**Exercise aim**
Quote each line of the material verbatim, without the pictures.

**Dataset records**

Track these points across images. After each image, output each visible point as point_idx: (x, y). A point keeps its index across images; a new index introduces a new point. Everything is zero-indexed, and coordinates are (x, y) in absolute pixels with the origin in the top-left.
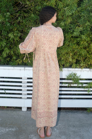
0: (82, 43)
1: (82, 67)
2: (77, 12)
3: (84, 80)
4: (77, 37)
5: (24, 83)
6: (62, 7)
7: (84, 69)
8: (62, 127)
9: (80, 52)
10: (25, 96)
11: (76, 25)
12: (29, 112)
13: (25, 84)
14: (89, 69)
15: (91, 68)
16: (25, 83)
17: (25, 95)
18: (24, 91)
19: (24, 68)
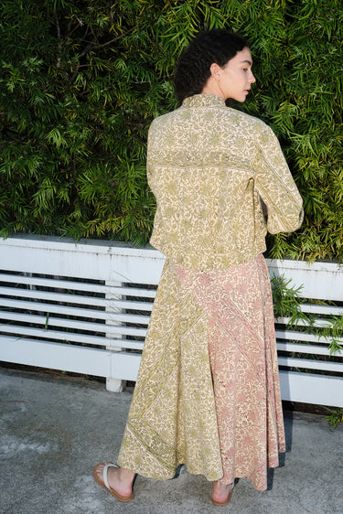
1: (309, 257)
3: (323, 305)
5: (111, 300)
7: (319, 265)
10: (115, 341)
12: (125, 397)
14: (336, 265)
16: (115, 300)
19: (108, 248)
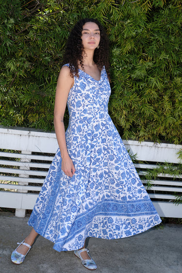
0: (147, 91)
1: (140, 139)
2: (146, 31)
3: (142, 164)
4: (139, 80)
5: (25, 162)
6: (117, 19)
7: (144, 143)
8: (99, 251)
9: (143, 109)
10: (24, 187)
11: (139, 56)
13: (27, 164)
14: (153, 143)
15: (158, 141)
16: (27, 162)
17: (25, 185)
18: (23, 178)
19: (28, 132)
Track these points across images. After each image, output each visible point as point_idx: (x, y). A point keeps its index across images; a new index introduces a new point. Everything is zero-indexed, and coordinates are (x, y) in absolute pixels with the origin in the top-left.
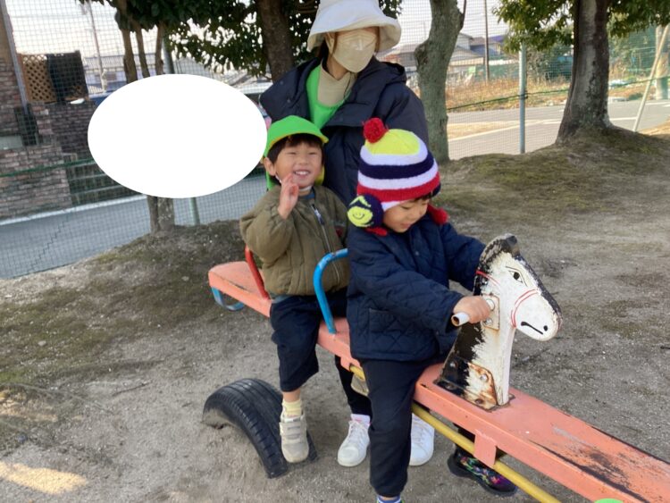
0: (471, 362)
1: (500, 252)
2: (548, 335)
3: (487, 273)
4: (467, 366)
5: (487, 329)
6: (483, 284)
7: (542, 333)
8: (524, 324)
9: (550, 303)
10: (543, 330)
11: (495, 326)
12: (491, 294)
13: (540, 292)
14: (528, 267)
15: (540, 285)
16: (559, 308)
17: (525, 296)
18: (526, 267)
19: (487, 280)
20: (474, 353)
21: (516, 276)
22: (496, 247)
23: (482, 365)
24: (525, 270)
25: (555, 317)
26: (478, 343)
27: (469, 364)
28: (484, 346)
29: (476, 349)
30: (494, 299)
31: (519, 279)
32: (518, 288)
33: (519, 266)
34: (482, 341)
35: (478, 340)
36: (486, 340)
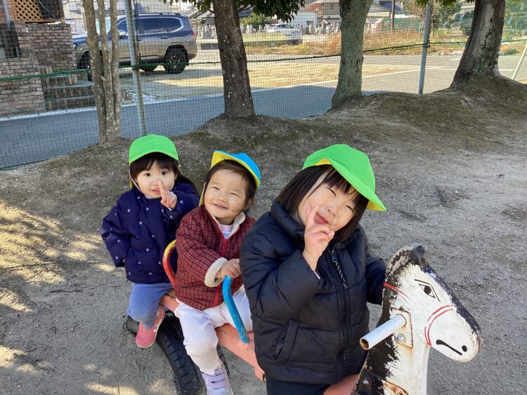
0: (385, 380)
1: (407, 264)
2: (467, 357)
3: (396, 286)
4: (382, 384)
5: (399, 346)
6: (392, 298)
7: (461, 354)
8: (439, 342)
9: (468, 320)
10: (461, 351)
11: (409, 344)
12: (401, 309)
13: (455, 309)
14: (440, 280)
15: (454, 300)
16: (477, 325)
17: (438, 312)
18: (436, 280)
19: (395, 293)
20: (388, 370)
21: (427, 290)
22: (402, 259)
23: (397, 384)
24: (436, 283)
25: (475, 336)
26: (391, 360)
27: (384, 382)
28: (397, 363)
29: (389, 366)
30: (404, 314)
31: (431, 294)
32: (430, 304)
33: (429, 279)
34: (396, 358)
35: (390, 357)
36: (399, 357)
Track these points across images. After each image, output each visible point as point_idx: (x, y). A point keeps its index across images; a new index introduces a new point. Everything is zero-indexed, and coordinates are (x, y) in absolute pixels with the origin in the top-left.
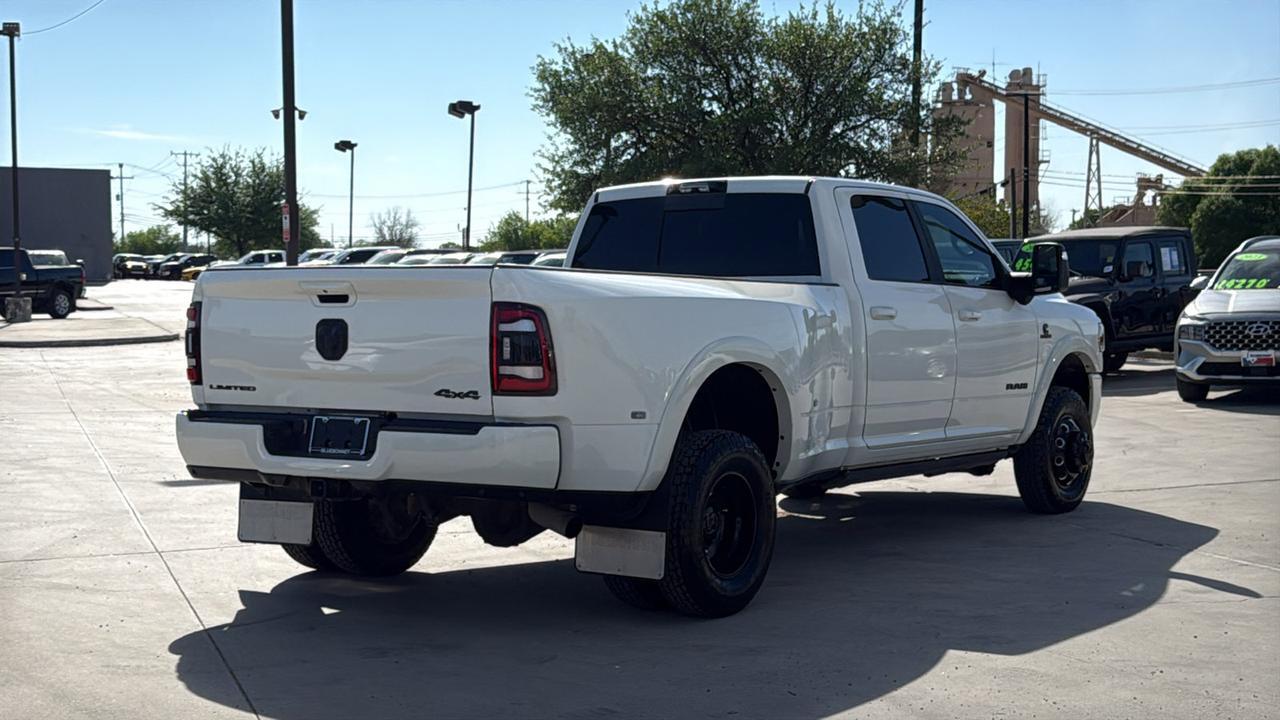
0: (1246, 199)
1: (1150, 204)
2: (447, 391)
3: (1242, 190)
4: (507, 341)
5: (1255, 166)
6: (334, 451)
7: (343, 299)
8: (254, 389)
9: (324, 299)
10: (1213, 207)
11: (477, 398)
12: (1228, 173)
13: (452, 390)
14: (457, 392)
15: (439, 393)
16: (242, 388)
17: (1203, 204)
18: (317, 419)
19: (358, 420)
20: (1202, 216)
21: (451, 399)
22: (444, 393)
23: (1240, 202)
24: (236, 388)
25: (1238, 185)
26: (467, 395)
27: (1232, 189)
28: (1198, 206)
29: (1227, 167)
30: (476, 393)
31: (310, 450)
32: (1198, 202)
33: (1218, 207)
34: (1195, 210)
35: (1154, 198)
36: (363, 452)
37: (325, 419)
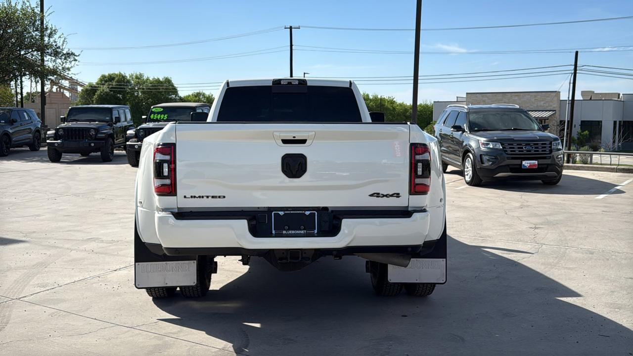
0: (114, 91)
1: (55, 91)
2: (378, 194)
3: (112, 88)
4: (420, 165)
5: (116, 79)
6: (293, 232)
7: (303, 142)
8: (224, 197)
9: (285, 142)
10: (102, 94)
11: (399, 197)
12: (106, 81)
13: (381, 193)
14: (385, 194)
15: (372, 195)
16: (213, 197)
17: (98, 93)
18: (274, 213)
19: (307, 213)
20: (98, 97)
21: (380, 198)
22: (377, 195)
23: (112, 93)
24: (208, 197)
25: (111, 86)
26: (392, 196)
27: (108, 87)
28: (96, 94)
29: (105, 79)
30: (398, 194)
31: (274, 232)
32: (96, 92)
33: (104, 94)
34: (95, 95)
35: (57, 89)
36: (316, 231)
37: (281, 213)
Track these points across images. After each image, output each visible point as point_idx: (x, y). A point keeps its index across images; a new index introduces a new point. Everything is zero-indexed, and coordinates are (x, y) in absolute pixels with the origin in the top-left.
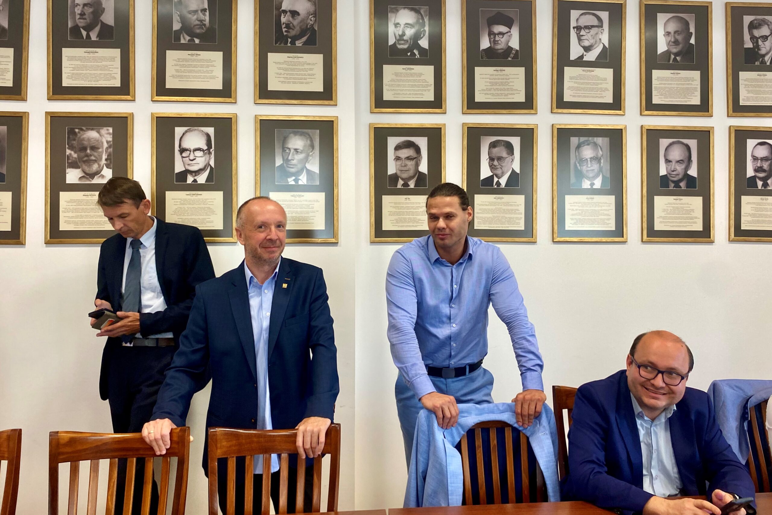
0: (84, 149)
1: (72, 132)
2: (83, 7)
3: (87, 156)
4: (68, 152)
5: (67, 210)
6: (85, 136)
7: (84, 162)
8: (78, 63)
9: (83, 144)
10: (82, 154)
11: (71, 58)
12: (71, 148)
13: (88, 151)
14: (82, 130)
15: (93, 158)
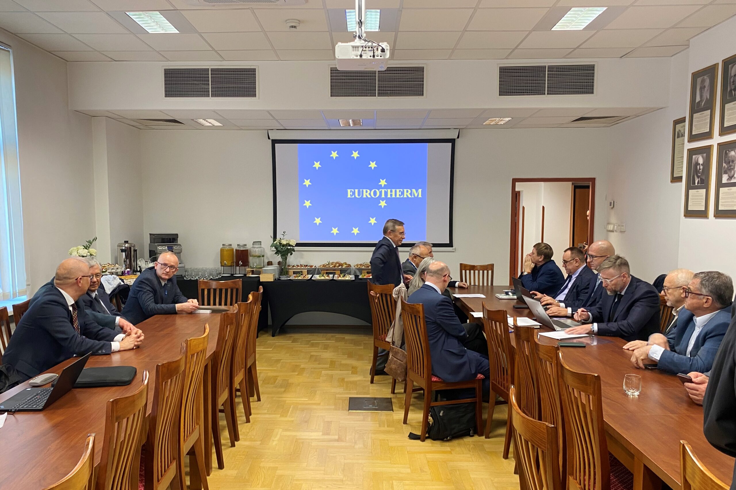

**Output of the exercise**
Track these points across images. After each image, output each visible point as point_idx: (x, y). A point keeps its index across images; a new index introduces a new point. Everything is zero-indexed, and coordinates are (x, y) in absolute pixels with the origin in the top-left.
0: (82, 43)
1: (82, 67)
2: (77, 12)
3: (84, 80)
4: (77, 37)
5: (24, 83)
6: (62, 7)
7: (84, 69)
8: (62, 127)
9: (80, 52)
10: (25, 96)
11: (76, 25)
12: (29, 112)
13: (25, 84)
14: (89, 69)
15: (91, 68)
16: (25, 83)
17: (25, 95)
18: (24, 91)
19: (24, 68)
1: (309, 257)
3: (323, 305)
5: (111, 300)
7: (319, 265)
10: (115, 341)
12: (125, 397)
14: (336, 265)
16: (115, 300)
19: (108, 248)
0: (147, 91)
1: (140, 139)
2: (146, 31)
3: (142, 164)
4: (139, 80)
5: (25, 162)
6: (117, 19)
7: (144, 143)
8: (99, 251)
9: (143, 109)
10: (24, 187)
11: (139, 56)
13: (27, 164)
14: (153, 143)
15: (158, 141)
16: (27, 162)
17: (25, 185)
18: (23, 178)
19: (28, 132)
Track these points across images. After each image, output each visible point as point_idx: (x, y). A point keeps its index across images; a new index introduces a new point. Everything is zero-indexed, and coordinates are (x, y) in absolute pixels with the origin in the top-left.
0: (471, 362)
1: (500, 252)
2: (548, 335)
3: (487, 273)
4: (467, 366)
5: (487, 329)
6: (483, 284)
7: (542, 333)
8: (524, 324)
9: (550, 303)
10: (543, 330)
11: (495, 326)
12: (491, 294)
13: (540, 292)
14: (528, 267)
15: (540, 285)
16: (559, 308)
17: (525, 296)
18: (526, 267)
19: (487, 280)
20: (474, 353)
21: (516, 276)
22: (496, 247)
23: (482, 365)
24: (525, 270)
25: (555, 317)
26: (478, 343)
27: (469, 364)
28: (484, 346)
29: (476, 349)
30: (494, 299)
31: (519, 279)
32: (518, 288)
33: (519, 266)
34: (482, 341)
35: (478, 340)
36: (486, 340)
0: (385, 380)
1: (407, 264)
2: (467, 357)
3: (396, 286)
4: (382, 384)
5: (399, 346)
6: (392, 298)
7: (461, 354)
8: (439, 342)
9: (468, 320)
10: (461, 351)
11: (409, 344)
12: (401, 309)
13: (455, 309)
14: (440, 280)
15: (454, 300)
16: (477, 325)
17: (438, 312)
18: (436, 280)
19: (395, 293)
20: (388, 370)
21: (427, 290)
22: (402, 259)
23: (397, 384)
24: (436, 283)
25: (475, 336)
26: (391, 360)
27: (384, 382)
28: (397, 363)
29: (389, 366)
30: (404, 314)
31: (431, 294)
32: (430, 304)
33: (429, 279)
34: (396, 358)
35: (390, 357)
36: (399, 357)
Track these points across images. After each image, output each visible point as point_idx: (x, y). A point keeps its index across images; a new index introduces a new point. Everything is zero-indexed, and coordinates are (x, y) in absolute pixels with the origin in the top-left.
0: (1246, 199)
1: (1150, 204)
2: (447, 391)
3: (1242, 190)
4: (507, 341)
5: (1255, 166)
6: (334, 451)
7: (343, 299)
8: (254, 389)
9: (324, 299)
10: (1213, 207)
11: (477, 398)
12: (1228, 173)
13: (452, 390)
14: (457, 392)
15: (439, 393)
16: (242, 388)
17: (1203, 204)
18: (317, 419)
19: (358, 420)
20: (1202, 216)
21: (451, 399)
22: (444, 393)
23: (1240, 202)
24: (236, 388)
25: (1238, 185)
26: (467, 395)
27: (1232, 189)
28: (1198, 206)
29: (1227, 167)
30: (476, 393)
31: (310, 450)
32: (1198, 202)
33: (1218, 207)
34: (1195, 210)
35: (1154, 198)
36: (363, 452)
37: (325, 419)
0: (114, 91)
1: (55, 91)
2: (378, 194)
3: (112, 88)
4: (420, 165)
5: (116, 79)
6: (293, 232)
7: (303, 142)
8: (224, 197)
9: (285, 142)
10: (102, 94)
11: (399, 197)
12: (106, 81)
13: (381, 193)
14: (385, 194)
15: (372, 195)
16: (213, 197)
17: (98, 93)
18: (274, 213)
19: (307, 213)
20: (98, 97)
21: (380, 198)
22: (377, 195)
23: (112, 93)
24: (208, 197)
25: (111, 86)
26: (392, 196)
27: (108, 87)
28: (96, 94)
29: (105, 79)
30: (398, 194)
31: (274, 232)
32: (96, 92)
33: (104, 94)
34: (95, 95)
35: (57, 89)
36: (316, 231)
37: (281, 213)
Track these points across images. After each image, output each visible point as point_idx: (x, y). A point keeps its index across images; a new index introduces a new point. Everything is zero-indexed, and coordinates are (x, y) in absolute pixels with the origin in the top-left.
0: (84, 149)
1: (72, 132)
2: (83, 7)
3: (87, 156)
4: (68, 152)
5: (67, 210)
6: (85, 136)
7: (84, 162)
8: (78, 63)
9: (83, 144)
10: (82, 154)
11: (71, 58)
12: (71, 148)
13: (88, 151)
14: (82, 130)
15: (93, 158)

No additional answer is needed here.